Per milioni di anni quindi l’uomo è stato quindi cacciatore, raccoglitore fino agli albori dell’agricoltura. La dieta preistorica consisteva in alimenti animali: carne, pesce, insetti, larve, e alimenti vegetali: bacche, radici, funghi, miele, forse anche qualche erba commestibile. L’uomo preistorico faceva molto uso di proteine animali, la quantità di carboidrati era nulla, fino a quando non divenne agricoltore, vi era nella sua alimentazione una notevole presenza di fibre. L’uomo preistorico nonostante che la mortalità infantile fosse altissima, che si morisse di malattia, di guerra, d’incidenti aveva una struttura muscolosa, asciutta, esuberante. La malnutrizione e le carestie erano rare; in generale l’uomo cacciatore era molto ben nutrito a differenza dell’agricoltore che lo seguì. In particolare non esistevano le malattie metaboliche che sarebbero comparse solo con l’arrivo dell’agricoltura. Il Neandhertal era di struttura e potenza mai eguagliate; aveva ossa grosse e dense, con una dentatura che non conosceva la carie, il sistema immunitario era reso efficiente dall’abbondanza di proteine e zinco. Il cervello cresceva di dimensioni e la manualità raggiungeva quella che abbiamo noi ora.

E’ risaputo, però, che circa 11.000 anni fa cominciò in quell’area del vicino oriente, nota come la Mezzaluna Fertile, la più grande rivoluzione di tutti i tempi: la coltivazione e la domesticazione animale, a scopo alimentare, di piante selvatiche di vario tipo, fra la quale i cereali. Tale innovazione, conosciuta come la rivoluzione neolitica, ebbe conseguenze di portata enorme, sia sotto il profilo alimentare sia demografico e sociale.
L’agricoltura e l’allevamento portarono la popolazione mondiale da cinque a 500 milioni d’individui.

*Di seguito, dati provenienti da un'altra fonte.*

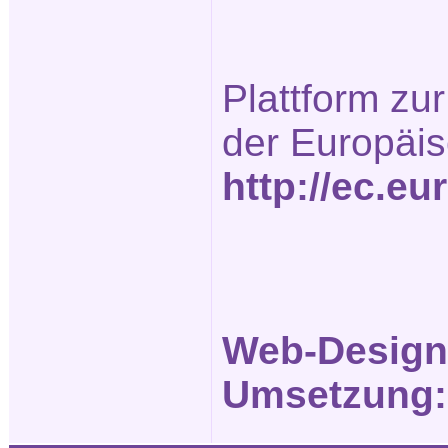
Plattform zur
der Europäi
http://ec.e
Web-Design
Umsetzung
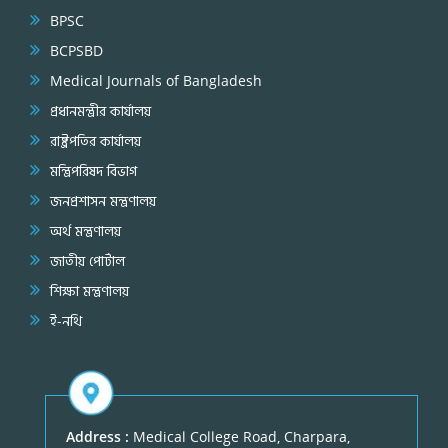
BPSC
BCPSBD
Medical Journals of Bangladesh
প্রধানমন্ত্রীর কার্যালয়
রাষ্ট্রপতির কার্যালয়
মন্ত্রিপরিষদ বিভাগ
জনপ্রশাসন মন্ত্রণালয়
অর্থ মন্ত্রণালয়
জাতীয় পোর্টাল
শিক্ষা মন্ত্রণালয়
ই-নথি
Address :
Medical College Road, Charpara,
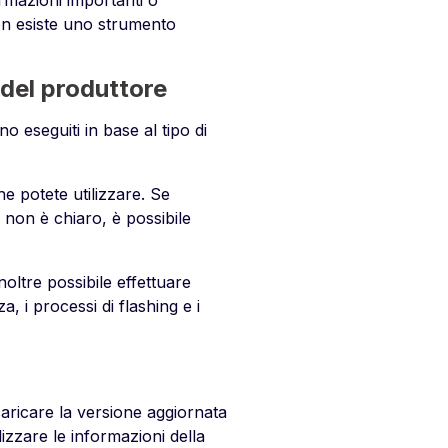
ormazioni importanti o
non esiste uno strumento
del produttore
 eseguiti in base al tipo di
he potete utilizzare. Se
 non è chiaro, è possibile
oltre possibile effettuare
, i processi di flashing e i
caricare la versione aggiornata
izzare le informazioni della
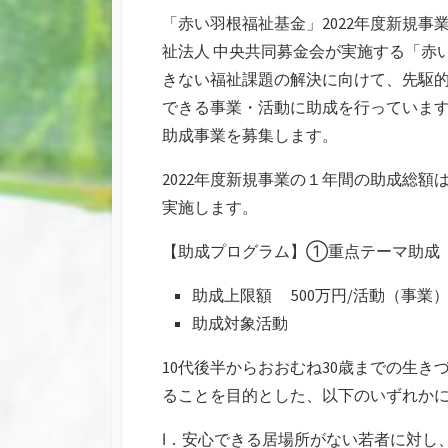
リ
「赤い羽根福祉基金」2022年度新規事
ー
祉法人 中央共同募金会が実施する「赤
きない福祉課題の解決に向けて、先駆
できる事業・活動に助成を行っています
助成事業を募集します。
2022年度新規事業の１年間の助成総額は
実施します。
【助成プログラム】①重点テーマ助成
助成上限額 500万円/活動（事業
助成対象活動
10代後半からおおむね30歳までの生
ることを目的とした、以下のいずれか
Ⅰ．安心できる居場所がない若者に対し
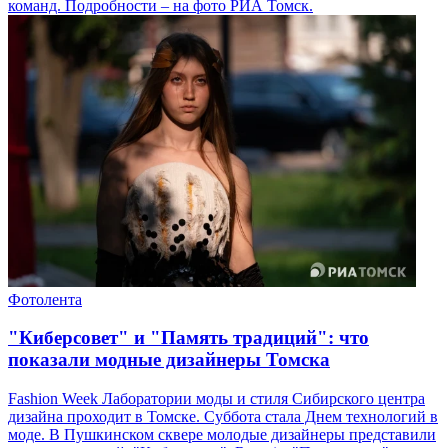
команд. Подробности – на фото РИА Томск.
Фотолента
"Киберсовет" и "Память традиций": что
показали модные дизайнеры Томска
Fashion Week Лаборатории моды и стиля Сибирского центра
дизайна проходит в Томске. Суббота стала Днем технологий в
моде. В Пушкинском сквере молодые дизайнеры представили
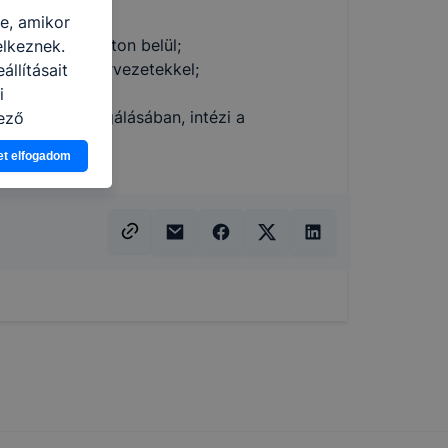
re, amikor
 azonos ágazaton belül;
elkeznek.
óságokkal, szervezetekkel;
llításait
tét;
i
rukárok kivizsgálásában, intézi a
ező
asználja Ön
et elfogadom
a, vagy
g jobb
tése.
en modern
több
 de ezek
k célja
 lehetővé
kcióinak
ödni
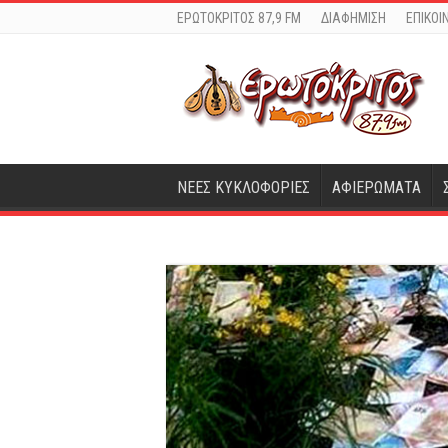
ΕΡΩΤΟΚΡΙΤΟΣ 87,9 FM
ΔΙΑΦΗΜΙΣΗ
ΕΠΙΚΟΙ
ΝΕΕΣ ΚΥΚΛΟΦΟΡΙΕΣ
ΑΦΙΕΡΩΜΑΤΑ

Si sviluppò una società più stabile rispetto alla società paleolitica precedente di cacciatori raccoglitori e nella quale poterono comporsi insediamenti umani permanenti con regole di convivenza civile.

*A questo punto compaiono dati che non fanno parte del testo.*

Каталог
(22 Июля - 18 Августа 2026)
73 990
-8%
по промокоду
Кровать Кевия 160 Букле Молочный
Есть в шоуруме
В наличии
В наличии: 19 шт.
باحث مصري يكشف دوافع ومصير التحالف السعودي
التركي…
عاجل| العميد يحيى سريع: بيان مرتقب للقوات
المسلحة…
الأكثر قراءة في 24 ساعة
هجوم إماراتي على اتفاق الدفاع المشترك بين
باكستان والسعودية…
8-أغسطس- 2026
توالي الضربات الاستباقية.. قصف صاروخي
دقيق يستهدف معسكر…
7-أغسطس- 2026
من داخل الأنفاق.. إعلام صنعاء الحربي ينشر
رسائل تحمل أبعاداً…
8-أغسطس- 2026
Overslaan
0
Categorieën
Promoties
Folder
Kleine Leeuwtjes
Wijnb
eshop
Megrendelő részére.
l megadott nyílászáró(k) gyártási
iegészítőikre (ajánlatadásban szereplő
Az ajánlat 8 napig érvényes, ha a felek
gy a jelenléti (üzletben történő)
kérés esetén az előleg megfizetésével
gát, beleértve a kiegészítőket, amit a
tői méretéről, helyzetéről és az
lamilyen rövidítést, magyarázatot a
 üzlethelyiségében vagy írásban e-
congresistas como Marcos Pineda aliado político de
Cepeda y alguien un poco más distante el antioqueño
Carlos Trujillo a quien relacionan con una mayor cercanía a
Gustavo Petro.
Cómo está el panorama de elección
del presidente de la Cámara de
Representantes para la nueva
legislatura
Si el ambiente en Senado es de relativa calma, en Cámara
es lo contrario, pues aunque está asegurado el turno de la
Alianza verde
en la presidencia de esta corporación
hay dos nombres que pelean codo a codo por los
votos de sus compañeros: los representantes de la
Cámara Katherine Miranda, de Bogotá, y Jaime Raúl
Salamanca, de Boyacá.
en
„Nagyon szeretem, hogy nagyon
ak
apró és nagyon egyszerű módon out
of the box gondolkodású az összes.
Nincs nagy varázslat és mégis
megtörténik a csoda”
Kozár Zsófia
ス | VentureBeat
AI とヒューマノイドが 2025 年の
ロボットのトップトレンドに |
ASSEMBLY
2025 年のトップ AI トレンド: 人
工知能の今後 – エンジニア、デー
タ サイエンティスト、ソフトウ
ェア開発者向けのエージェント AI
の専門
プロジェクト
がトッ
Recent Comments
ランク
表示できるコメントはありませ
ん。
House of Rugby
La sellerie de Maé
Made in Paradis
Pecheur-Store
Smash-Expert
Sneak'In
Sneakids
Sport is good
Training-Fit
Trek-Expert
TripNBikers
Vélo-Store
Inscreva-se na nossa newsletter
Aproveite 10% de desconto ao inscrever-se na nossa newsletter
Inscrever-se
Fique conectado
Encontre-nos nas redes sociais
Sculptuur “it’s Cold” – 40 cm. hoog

Però i nostri antenati del paleolitico non mangiava ne cerali né derivati del latte. Si nutrivano con molta carne, frutta, bacche e legumi. È secondo gli ultimi studi sulle loro ossa, stavano meglio di noi: non avevano né carie né diabete né cancro.

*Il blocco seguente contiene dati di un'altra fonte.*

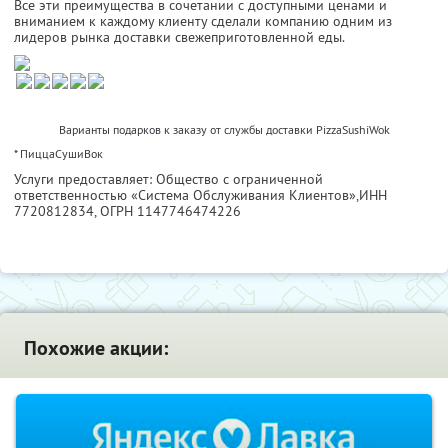
Все эти преимущества в сочетании с доступными ценами и
вниманием к каждому клиенту сделали компанию одним из
лидеров рынка доставки свежеприготовленной еды.
Варианты подарков к заказу от службы доставки PizzaSushiWok
* ПиццаСушиВок
Услуги предоставляет: Общество с ограниченной
ответственностью «Система Обслуживания Клиентов»,
ИНН
7720812834
, ОГРН 1147746474226
Похожие акции:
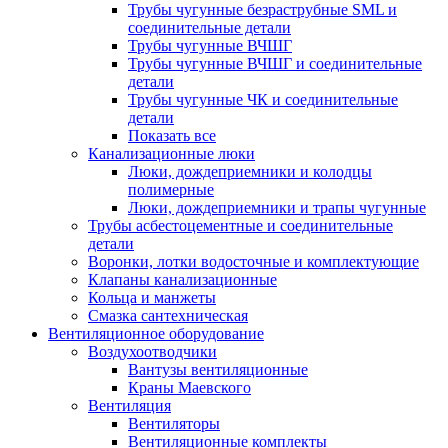
Трубы чугунные безраструбные SML и
соединительные детали
Трубы чугунные ВЧШГ
Трубы чугунные ВЧШГ и соединительные
детали
Трубы чугунные ЧК и соединительные
детали
Показать все
Канализационные люки
Люки, дождеприемники и колодцы
полимерные
Люки, дождеприемники и трапы чугунные
Трубы асбестоцементные и соединительные
детали
Воронки, лотки водосточные и комплектующие
Клапаны канализационные
Кольца и манжеты
Смазка сантехническая
Вентиляционное оборудование
Воздухоотводчики
Вантузы вентиляционные
Краны Маевского
Вентиляция
Вентиляторы
Вентиляционные комплекты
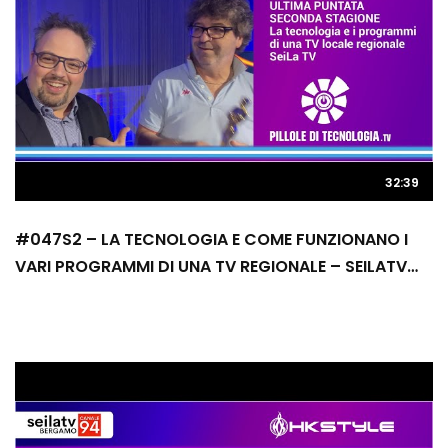
32:39
#047S2 – LA TECNOLOGIA E COME FUNZIONANO I
VARI PROGRAMMI DI UNA TV REGIONALE – SEILATV
CANALE 94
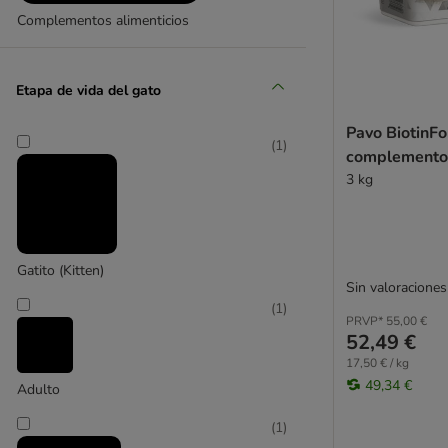
Complementos alimenticios
Etapa de vida del gato
Pavo BiotinFo
(
1
)
complemento 
3 kg
Gatito (Kitten)
Sin valoraciones
(
1
)
PRVP*
55,00 €
52,49 €
17,50 € / kg
49,34 €
Adulto
(
1
)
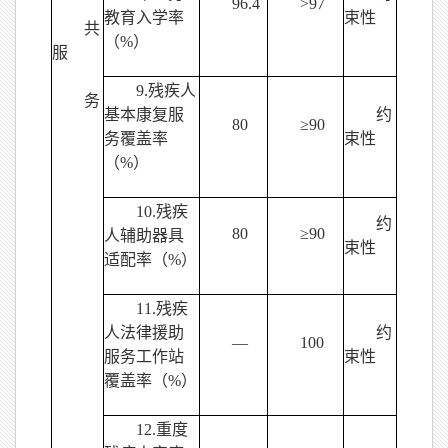
96.4
>97
教育入学率
束性
共
（%）
服
9.残疾人
务
基本康复服
约
80
≥90
务覆盖率
束性
（%）
10.残疾
约
80
≥90
人辅助器具
束性
适配率（%）
11.残疾
人法律援助
约
—
100
服务工作站
束性
覆盖率（%）
12.重度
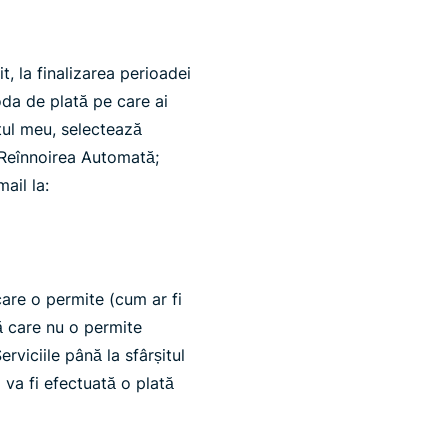
, la finalizarea perioadei
oda de plată pe care ai
tul meu, selectează
Reînnoirea Automată;
ail la:
are o permite (cum ar fi
ă care nu o permite
rviciile până la sfârșitul
 va fi efectuată o plată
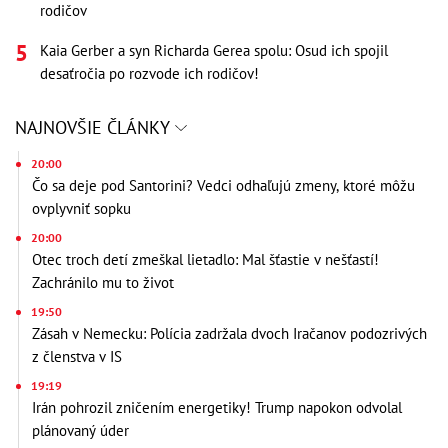
rodičov
Kaia Gerber a syn Richarda Gerea spolu: Osud ich spojil
desaťročia po rozvode ich rodičov!
NAJNOVŠIE ČLÁNKY
20:00
Čo sa deje pod Santorini? Vedci odhaľujú zmeny, ktoré môžu
ovplyvniť sopku
20:00
Otec troch detí zmeškal lietadlo: Mal šťastie v nešťastí!
Zachránilo mu to život
19:50
Zásah v Nemecku: Polícia zadržala dvoch Iračanov podozrivých
z členstva v IS
19:19
Irán pohrozil zničením energetiky! Trump napokon odvolal
plánovaný úder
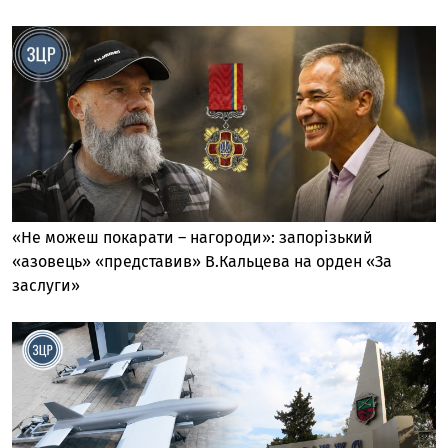
«Не можеш покарати – нагороди»: запорізький
«азовець» «представив» В.Кальцева на орден «За
заслуги»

Perché? Secondo alcuni studiosi proprio grazie alla loro alimentazione.
La dieta umana è cambiata con l’introduzione, 11 mila anni fa, di agricoltura ed allevamento, che hanno portato cereali e latte. Ma secondo studi fatti dallo statunitense Bojd Eaton di Atlanta, non ci siamo ancora abituati ai nuovi cibi.
Il pane bianco e le patate alzerebbero troppo il tasso di zuccheri nel sangue, favorendo l’obesità.
I nostri avi mangiavano il doppio di carne di noi, anche se la carne cacciata, era molto più magra di quella allevata di oggi che contiene il 25% invece del 4% di grassi.